Peter's long gone, fell in with the wrong crowd 

on his way to find Wendy- he's history. 

All the little lost boys got together and went uptown, 

maybe you can still find one or two along the strip, 

if you want too. 

And after all that, Hook just blew the place; 

why hang around looking for trouble at a dead party? 

He might even have found Wendy,;

the two of them shacked-up in some other fairy tale. 

So anyway; 

hey,Tinkerbell- 

Come on back from never-never land.

My Aunt Lucy

 My Aunt Lucy had big blonde hair that wafted around her head like the sticky silk of a drunk spider.

My Aunt Lucy wore her skirts too short, violating the public with fat pink thighs thicker than her waist. 

My Aunt Lucy drew her eyebrows on, and painted her lips with vaseline for a seductively greasy shine. 

My Aunt Lucy wore six inch spike heels that made the fat pink thighs look like cold pork popsicles.

My Aunt Lucy wasn't allowed at our house, but she always gave us new case quarters whenever she saw us on the street. 
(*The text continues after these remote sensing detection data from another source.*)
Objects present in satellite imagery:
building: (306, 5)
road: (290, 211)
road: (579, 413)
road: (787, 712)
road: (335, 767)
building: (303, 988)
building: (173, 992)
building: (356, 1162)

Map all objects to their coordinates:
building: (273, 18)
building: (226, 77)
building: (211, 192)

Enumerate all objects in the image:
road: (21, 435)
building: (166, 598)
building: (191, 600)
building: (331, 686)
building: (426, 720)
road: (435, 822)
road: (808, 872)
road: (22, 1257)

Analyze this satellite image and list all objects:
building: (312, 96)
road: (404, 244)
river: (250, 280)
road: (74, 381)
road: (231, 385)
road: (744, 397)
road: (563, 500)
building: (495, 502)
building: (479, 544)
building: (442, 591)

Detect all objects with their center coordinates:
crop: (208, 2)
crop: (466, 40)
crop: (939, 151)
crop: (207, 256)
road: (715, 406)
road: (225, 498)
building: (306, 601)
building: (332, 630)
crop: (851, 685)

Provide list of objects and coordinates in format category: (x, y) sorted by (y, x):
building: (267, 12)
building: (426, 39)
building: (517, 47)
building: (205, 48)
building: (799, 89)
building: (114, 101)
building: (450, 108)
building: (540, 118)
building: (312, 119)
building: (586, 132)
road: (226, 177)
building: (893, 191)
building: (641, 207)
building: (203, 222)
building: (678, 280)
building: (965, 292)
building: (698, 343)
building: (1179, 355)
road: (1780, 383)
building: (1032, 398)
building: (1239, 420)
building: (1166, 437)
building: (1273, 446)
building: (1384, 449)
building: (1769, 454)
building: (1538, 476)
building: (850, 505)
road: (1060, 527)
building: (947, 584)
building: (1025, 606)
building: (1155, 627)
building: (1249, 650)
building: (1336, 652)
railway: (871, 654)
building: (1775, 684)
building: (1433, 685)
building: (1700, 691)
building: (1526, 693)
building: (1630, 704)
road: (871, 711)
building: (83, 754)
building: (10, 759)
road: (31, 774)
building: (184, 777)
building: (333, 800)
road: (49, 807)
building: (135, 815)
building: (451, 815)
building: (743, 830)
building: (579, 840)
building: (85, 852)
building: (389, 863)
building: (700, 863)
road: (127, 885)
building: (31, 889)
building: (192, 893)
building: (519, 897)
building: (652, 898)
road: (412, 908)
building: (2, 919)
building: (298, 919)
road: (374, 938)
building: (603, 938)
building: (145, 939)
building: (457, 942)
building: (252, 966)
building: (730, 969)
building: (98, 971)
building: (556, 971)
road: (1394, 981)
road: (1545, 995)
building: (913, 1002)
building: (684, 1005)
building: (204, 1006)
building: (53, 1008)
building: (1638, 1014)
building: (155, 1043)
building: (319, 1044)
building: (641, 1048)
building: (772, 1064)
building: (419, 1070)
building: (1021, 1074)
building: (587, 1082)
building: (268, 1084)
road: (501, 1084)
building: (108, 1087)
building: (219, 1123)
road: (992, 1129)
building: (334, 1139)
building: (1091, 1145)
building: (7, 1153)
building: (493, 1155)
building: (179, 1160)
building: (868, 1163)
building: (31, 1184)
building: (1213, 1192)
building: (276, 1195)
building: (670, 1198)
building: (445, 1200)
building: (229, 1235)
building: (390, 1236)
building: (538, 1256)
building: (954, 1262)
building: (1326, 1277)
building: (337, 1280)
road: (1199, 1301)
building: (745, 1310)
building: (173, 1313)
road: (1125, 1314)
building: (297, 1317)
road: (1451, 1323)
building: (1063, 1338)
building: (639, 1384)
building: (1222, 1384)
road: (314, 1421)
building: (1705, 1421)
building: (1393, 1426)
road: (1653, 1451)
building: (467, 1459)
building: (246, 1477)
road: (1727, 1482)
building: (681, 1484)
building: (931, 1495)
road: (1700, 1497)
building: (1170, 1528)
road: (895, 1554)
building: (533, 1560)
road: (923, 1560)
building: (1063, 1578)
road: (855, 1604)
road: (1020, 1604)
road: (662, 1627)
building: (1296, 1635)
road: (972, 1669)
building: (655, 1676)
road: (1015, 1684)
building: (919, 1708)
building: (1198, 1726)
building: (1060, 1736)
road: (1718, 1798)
My Aunt Lucy died when I was twelve; somebody saw the cold pork popsicles sticking out of a bin somewhere.

My Aunt Lucy got her name in the paper, the sisters chipped in for a longer skirt and buried her in the back end of the yard.

Thoughts While Reading The Obits

 She would die at Twenty-Seven, learning to fly from a ledge. 

But we didn't know that when we were eight, we chased endless days down to dark; 

summer dripped time thick as honey. 

Hours spent at nothing, tilting at windmills in our best mindless fashion. 

Summers shifted when we were thirteen, honey grew thin,time ran faster; 

we left our youth behind and lost each other on the way to our lives. 

She would die at Twenty-Seven; but we didn't know that when we were eight.